The maximum entropy principle states that for n equally probable outcomes, entropy reaches its maximum value of log₂(n) bits. This represents complete uncertainty—you have no information favoring any particular outcome. Conversely, when one outcome has probability 1 and all others have probability 0, entropy equals zero, indicating complete certainty. Real-world distributions typically fall between these extremes, with entropy quantifying the degree of uncertainty.

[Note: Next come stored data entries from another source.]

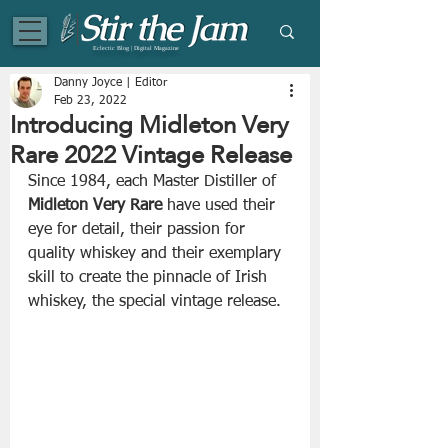
Eclectic Blog | Digital Magazine
Danny Joyce | Editor
Feb 23, 2022
Introducing Midleton Very
Rare 2022 Vintage Release
Since 1984, each Master Distiller of 
Midleton Very Rare
 have used their 
eye for detail, their passion for 
quality whiskey and their exemplary 
skill to create the pinnacle of Irish 
whiskey, the special vintage release.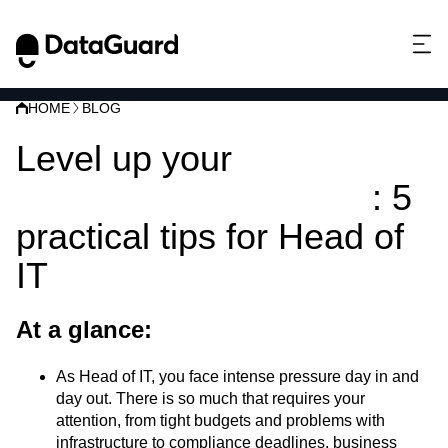
HOME
BLOG
Level up your
information security
: 5
practical tips for Head of
IT
At a glance:
As Head of IT, you face intense pressure day in and
day out. There is so much that requires your
attention, from tight budgets and problems with
infrastructure to compliance deadlines, business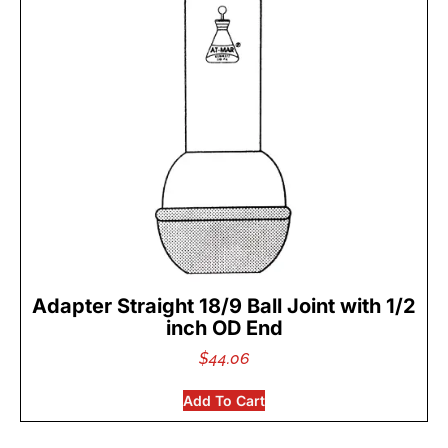
Adapter Straight 18/9 Ball Joint with 1/2
inch OD End
$
44.06
Add To Cart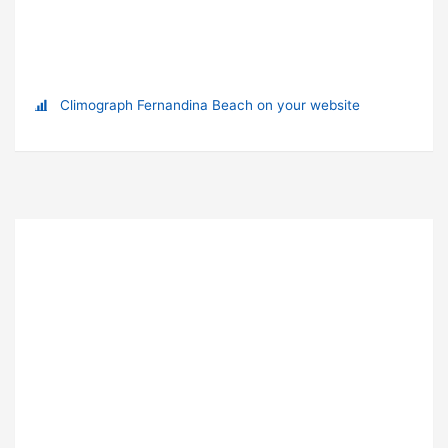
Climograph Fernandina Beach on your website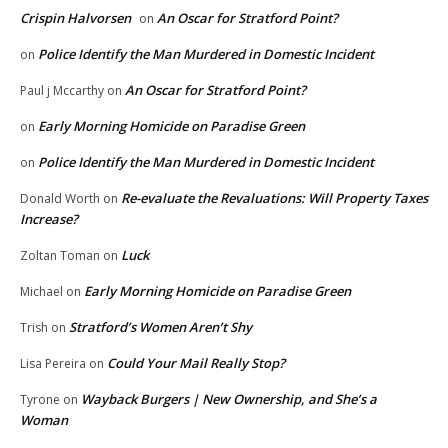
Crispin Halvorsen
An Oscar for Stratford Point?
on
Police Identify the Man Murdered in Domestic Incident
on
An Oscar for Stratford Point?
Paul j Mccarthy
on
Early Morning Homicide on Paradise Green
on
Police Identify the Man Murdered in Domestic Incident
on
Re-evaluate the Revaluations: Will Property Taxes
Donald Worth
on
Increase?
Luck
Zoltan Toman
on
Early Morning Homicide on Paradise Green
Michael
on
Stratford’s Women Aren’t Shy
Trish
on
Could Your Mail Really Stop?
Lisa Pereira
on
Wayback Burgers | New Ownership, and She’s a
Tyrone
on
Woman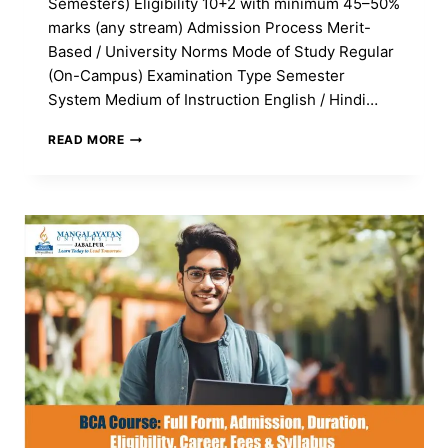
Semesters) Eligibility 10+2 with minimum 45–50%
marks (any stream) Admission Process Merit-
Based / University Norms Mode of Study Regular
(On-Campus) Examination Type Semester
System Medium of Instruction English / Hindi…
WHAT
READ MORE
IS
BBA
COURSE:
FULL
FORM,
ADMISSION,
DURATION,
ELIGIBILITY,
CAREER,
FEES
&
SYLLABUS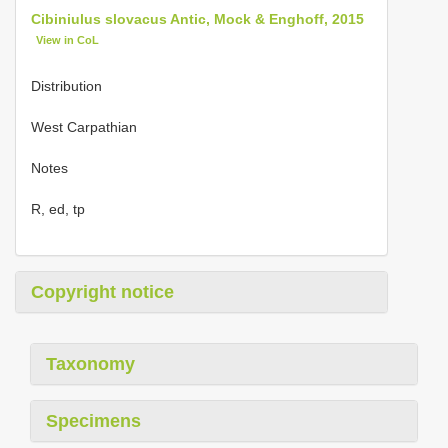
Cibiniulus slovacus Antic, Mock & Enghoff, 2015
View in CoL
Distribution
West Carpathian
Notes
R, ed, tp
Copyright notice
Taxonomy
Specimens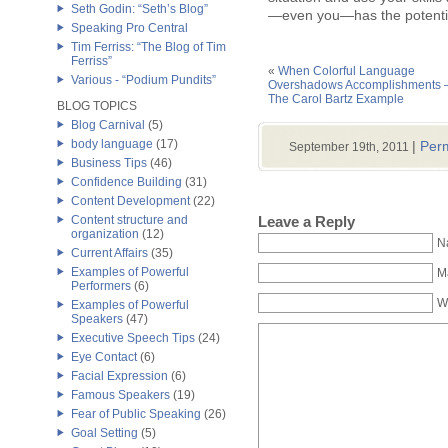
Seth Godin: “Seth’s Blog”
—even you—has the potential
Speaking Pro Central
Tim Ferriss: “The Blog of Tim
Ferriss”
«
When Colorful Language
Various - “Podium Pundits”
Overshadows Accomplishments 
The Carol Bartz Example
BLOG TOPICS
Blog Carnival
(5)
body language
(17)
|
Perm
September 19th, 2011
Business Tips
(46)
Confidence Building
(31)
Content Development
(22)
Leave a Reply
Content structure and
organization
(12)
N
Current Affairs
(35)
Examples of Powerful
Ma
Performers
(6)
W
Examples of Powerful
Speakers
(47)
Executive Speech Tips
(24)
Eye Contact
(6)
Facial Expression
(6)
Famous Speakers
(19)
Fear of Public Speaking
(26)
Goal Setting
(5)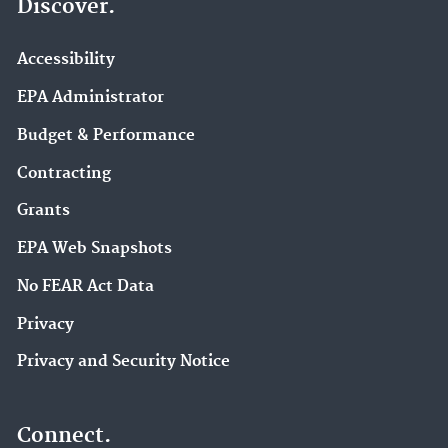
Discover.
Accessibility
EPA Administrator
Budget & Performance
Contracting
Grants
EPA Web Snapshots
No FEAR Act Data
Privacy
Privacy and Security Notice
Connect.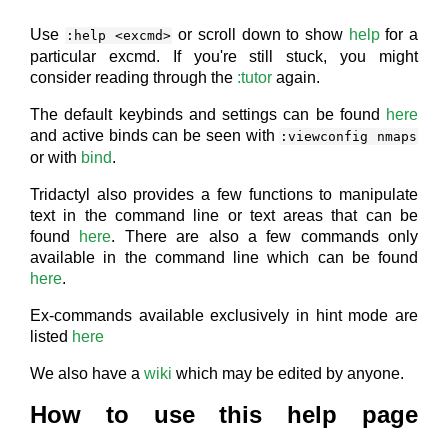
Use
or scroll down to show
help
for a
:help <excmd>
particular excmd. If you're still stuck, you might
consider reading through the
:tutor
again.
The default keybinds and settings can be found
here
and active binds can be seen with
:viewconfig nmaps
or with
bind
.
Tridactyl also provides a few functions to manipulate
text in the command line or text areas that can be
found
here
. There are also a few commands only
available in the command line which can be found
here
.
Ex-commands available exclusively in hint mode are
listed
here
We also have a
wiki
which may be edited by anyone.
How to use this help page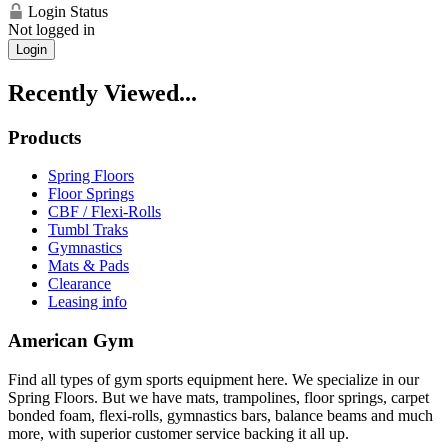
Login Status
Not logged in
Login
Recently Viewed...
Products
Spring Floors
Floor Springs
CBF / Flexi-Rolls
Tumbl Traks
Gymnastics
Mats & Pads
Clearance
Leasing info
American Gym
Find all types of gym sports equipment here. We specialize in our
Spring Floors. But we have mats, trampolines, floor springs, carpet
bonded foam, flexi-rolls, gymnastics bars, balance beams and much
more, with superior customer service backing it all up.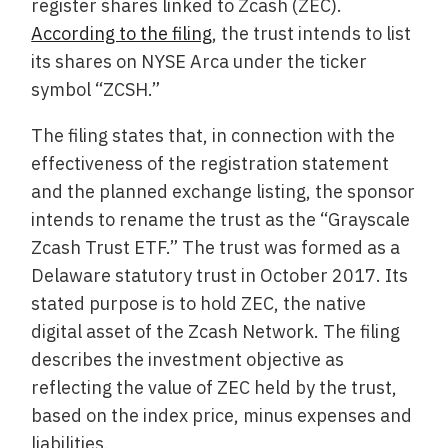
register shares linked to Zcash (ZEC).
According to the filing
, the trust intends to list
its shares on NYSE Arca under the ticker
symbol “ZCSH.”
The filing states that, in connection with the
effectiveness of the registration statement
and the planned exchange listing, the sponsor
intends to rename the trust as the “Grayscale
Zcash Trust ETF.” The trust was formed as a
Delaware statutory trust in October 2017. Its
stated purpose is to hold ZEC, the native
digital asset of the Zcash Network. The filing
describes the investment objective as
reflecting the value of ZEC held by the trust,
based on the index price, minus expenses and
liabilities.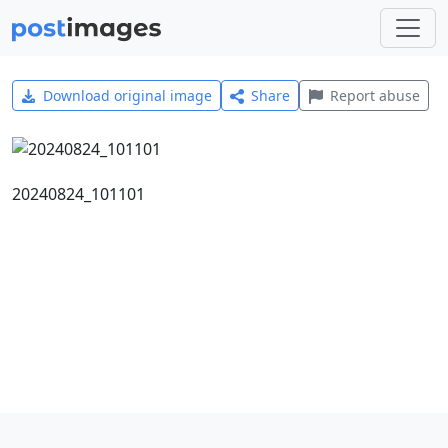
Download original image
Share
Report abuse
20240824_101101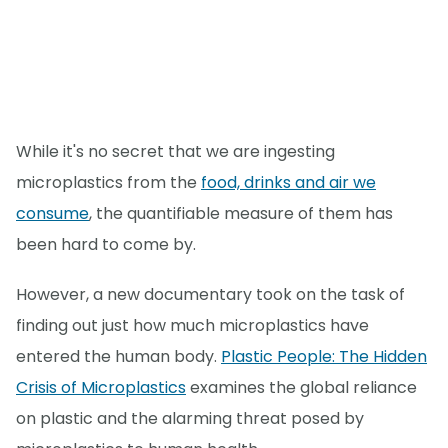
While it's no secret that we are ingesting
microplastics from the
food, drinks and air we
consume
, the quantifiable measure of them has
been hard to come by.
However, a new documentary took on the task of
finding out just how much microplastics have
entered the human body.
Plastic People: The Hidden
Crisis of Microplastics
examines the global reliance
on plastic and the alarming threat posed by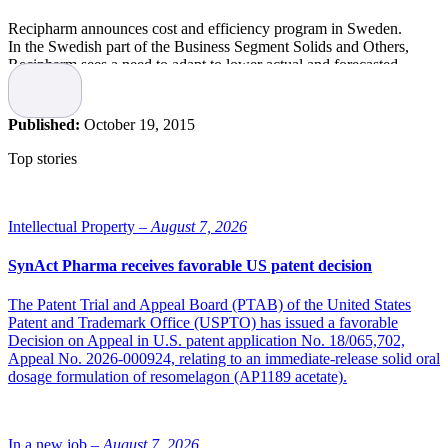
Recipharm announces cost and efficiency program in Sweden.
In the Swedish part of the Business Segment Solids and Others,
Recipharm sees a need to adapt to lower actual and forecasted
volumes of certain products and capture opportunities for
improved efficiency. Therefore, accelerated cost and efficiency
activities will start during Q4 2015 and run through 2016. These
Published:
October 19, 2015
activities will affect the number of employees.
Around 100 positions in greater Stockholm area are subject
Top stories
to notice. The ambition is to achieve annual savings in excess of
SEK 60 million from headcount reductions as well as savings in
external costs. There will also be efficiencies to gain
from streamlining the product range and termination of less
Intellectual Property –
August 7, 2026
profitable contracts. Implementation costs of SEK 15 million are
expected and will be charged to Q4 2015 results. Savings are
SynAct Pharma receives favorable US patent decision
expected to start impact results already in Q1 2016 with full effect
beginning of 2017.The headcount reductions are subject to
The Patent Trial and Appeal Board (PTAB) of the United States
negotiations with unions.
Patent and Trademark Office (USPTO) has issued a favorable
Decision on Appeal in U.S. patent application No. 18/065,702,
Source: Recipharm
Appeal No. 2026-000924, relating to an immediate-release solid oral
dosage formulation of resomelagon (AP1189 acetate).
In a new job –
August 7, 2026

Beyond its mathematical elegance, Shannon entropy connects deeply with thermodynamic entropy from physics. While Shannon entropy measures information content in communication systems and thermodynamic entropy measures disorder in physical systems, both share fundamental mathematical structures. This connection, explored by physicists like Boltzmann and later formalized in information theory, reveals profound relationships between information, energy, and the physical universe.
Frequently Asked Questions
Shannon entropy, introduced by Claude Shannon in 1948, measures the average information content or uncertainty in a random variable. It quantifies how much information is needed, on average, to describe the outcome of a random event. Higher entropy indicates more uncertainty and unpredictability. It's fundamental to information theory, data compression, cryptography, and machine learning.
Shannon entropy is calculated using the formula H(X) = -Σ p(x) × log₂(p(x)), where p(x) is the probability of each event and the sum is taken over all possible events. The logarithm base 2 gives entropy in bits. For example, a fair coin flip has entropy of 1 bit: H = -(0.5×log₂(0.5) + 0.5×log₂(0.5)) = 1 bit.
Maximum entropy occurs when all events are equally probable. For n equally likely events, maximum entropy is log₂(n) bits. For example, with 8 equally probable outcomes (each with probability 1/8), maximum entropy is log₂(8) = 3 bits. This represents maximum uncertainty - you need 3 bits to specify which of the 8 outcomes occurred.
Shannon entropy establishes the theoretical lower bound for lossless data compression. It represents the minimum average number of bits needed to encode messages from a source. Compression algorithms like Huffman coding and arithmetic coding approach this theoretical limit. If a source has entropy of 2.5 bits per symbol, you cannot compress it below 2.5 bits per symbol without losing information.
While both measure disorder or uncertainty, Shannon entropy quantifies information content in communication systems, while thermodynamic entropy measures disorder in physical systems. Shannon entropy is measured in bits (or nats), while thermodynamic entropy uses joules per kelvin. However, they share deep mathematical connections, and Shannon was inspired by Boltzmann's thermodynamic entropy formula.
In machine learning, entropy measures impurity or uncertainty in datasets. Decision tree algorithms like ID3 and C4.5 use entropy to select the best features for splitting data. Information gain, calculated as the reduction in entropy after a split, determines which feature provides the most information. Lower entropy after splitting indicates better classification.
No, Shannon entropy is always non-negative and cannot exceed log₂(n) for n possible outcomes. Entropy equals zero only when one event has probability 1 (complete certainty). It reaches maximum log₂(n) when all n events are equally probable (maximum uncertainty). These bounds are fundamental properties of the entropy function.